Before the latest rate hike, banks’ participation in the three-four T-bills auctions had remained dull, the analyst pointed out the other day. The banks have also aggressively invested in the long-term (three and 10 years) Pakistan Investment Bond (PIB) a couple of days ago, the banker maintained.

The rupee has maintained uptrend for the past six working days (May 23-30). It has regained 2.5% or Rs3.75 in the last one week to date.

Earlier, the rupee had lost 7.5% to an all-time low closing at Rs151.95 to the greenback in the latest round of rupee deprecation during May 16-22.

To recall, Pakistan aggressively increased the key interest rate and let the rupee depreciate against the dollar under apparent tough conditions set by the International Monetary Fund (IMF) to award a 39-month long loan worth $6 billion to Pakistan.

IMF set the conditions to fix structural issues in the faltering economy.


The banker added rupee has also strengthened following overseas Pakistani workers sending increased remittances, which usually peak during second half of Ramazan every year.

Head of remittances department at a state-owned bank said workers remittances should be worth around $2 billion during the month of May compared to $1.7 billion received in previous month of April. Thirdly, the drop in international petroleum oil prices has also eased import payment pressure on Pakistan as the country remained net oil imports and almost one-fourth of the total import bills are paid for oil imports. Exchange Companies Association of Pakistan (ECAP) Secretary General Zafar Paracha said the rupee has recovered after Saudi Arabia activated credit line worth $3.2 billion from July to provide petroleum oil to Islamabad on deferred payment during the next three years.

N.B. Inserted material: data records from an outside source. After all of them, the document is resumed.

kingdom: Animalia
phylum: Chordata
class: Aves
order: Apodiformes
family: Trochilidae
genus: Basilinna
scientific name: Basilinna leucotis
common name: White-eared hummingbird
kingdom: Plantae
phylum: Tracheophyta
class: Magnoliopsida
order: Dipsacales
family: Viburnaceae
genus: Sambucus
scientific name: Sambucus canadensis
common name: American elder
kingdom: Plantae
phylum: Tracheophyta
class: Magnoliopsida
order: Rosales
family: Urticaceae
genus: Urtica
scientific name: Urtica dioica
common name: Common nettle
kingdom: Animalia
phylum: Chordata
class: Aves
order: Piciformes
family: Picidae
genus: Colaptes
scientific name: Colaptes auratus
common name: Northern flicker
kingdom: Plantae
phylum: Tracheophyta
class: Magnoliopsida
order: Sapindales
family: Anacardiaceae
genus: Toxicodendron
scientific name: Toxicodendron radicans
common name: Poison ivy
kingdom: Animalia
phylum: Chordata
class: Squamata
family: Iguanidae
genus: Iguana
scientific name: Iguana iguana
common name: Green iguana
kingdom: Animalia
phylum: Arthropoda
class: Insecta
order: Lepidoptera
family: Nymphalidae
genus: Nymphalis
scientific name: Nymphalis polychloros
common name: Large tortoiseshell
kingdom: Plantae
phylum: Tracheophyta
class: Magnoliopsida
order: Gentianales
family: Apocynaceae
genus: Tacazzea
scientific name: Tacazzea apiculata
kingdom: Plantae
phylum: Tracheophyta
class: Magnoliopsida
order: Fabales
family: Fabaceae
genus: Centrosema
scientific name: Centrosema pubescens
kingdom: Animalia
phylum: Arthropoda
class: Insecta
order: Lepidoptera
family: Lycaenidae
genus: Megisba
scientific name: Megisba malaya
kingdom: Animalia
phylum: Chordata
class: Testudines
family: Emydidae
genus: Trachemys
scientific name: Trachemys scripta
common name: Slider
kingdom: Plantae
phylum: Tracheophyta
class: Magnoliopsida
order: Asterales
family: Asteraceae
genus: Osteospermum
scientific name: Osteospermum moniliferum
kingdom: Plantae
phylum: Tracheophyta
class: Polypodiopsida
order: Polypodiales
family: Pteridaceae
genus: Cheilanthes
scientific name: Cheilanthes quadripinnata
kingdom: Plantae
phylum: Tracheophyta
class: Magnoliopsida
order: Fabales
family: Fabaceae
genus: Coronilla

“Remittances increase by 10-15% in second half of Ramazan,” he estimated. The supply of dollars is increasing in the system as exporters have asked its buyers in overseas markets to make the due payments. Earlier, they had withheld export proceeds with the international buyers in wait for the then expected rupee depreciation. Laws in the place allow exporters to receive payment in 90 days.

End of zero-rated facility may push down exports to $21b

Besides, importers have also come out of panic buying of dollars and adopted a wait-and-see strategy, he said.

“Most of the visitors to exchange companies’ counters are foreign currency sellers and hardly any buyer,” he said. “We have been selling dollars in inter-bank market. We have surrendered around $70-80 million in inter-bank in the past one week and hoped the amount would increase to $100 million before Eid (expected on June 5),” he said.

“If the situation remains the same going forward, the rupee is expected to strengthen at Rs145-146 to the greenback in both the inter-bank and open market before Eid festival,” he said.

Published in The Express Tribune, May 31st, 2019.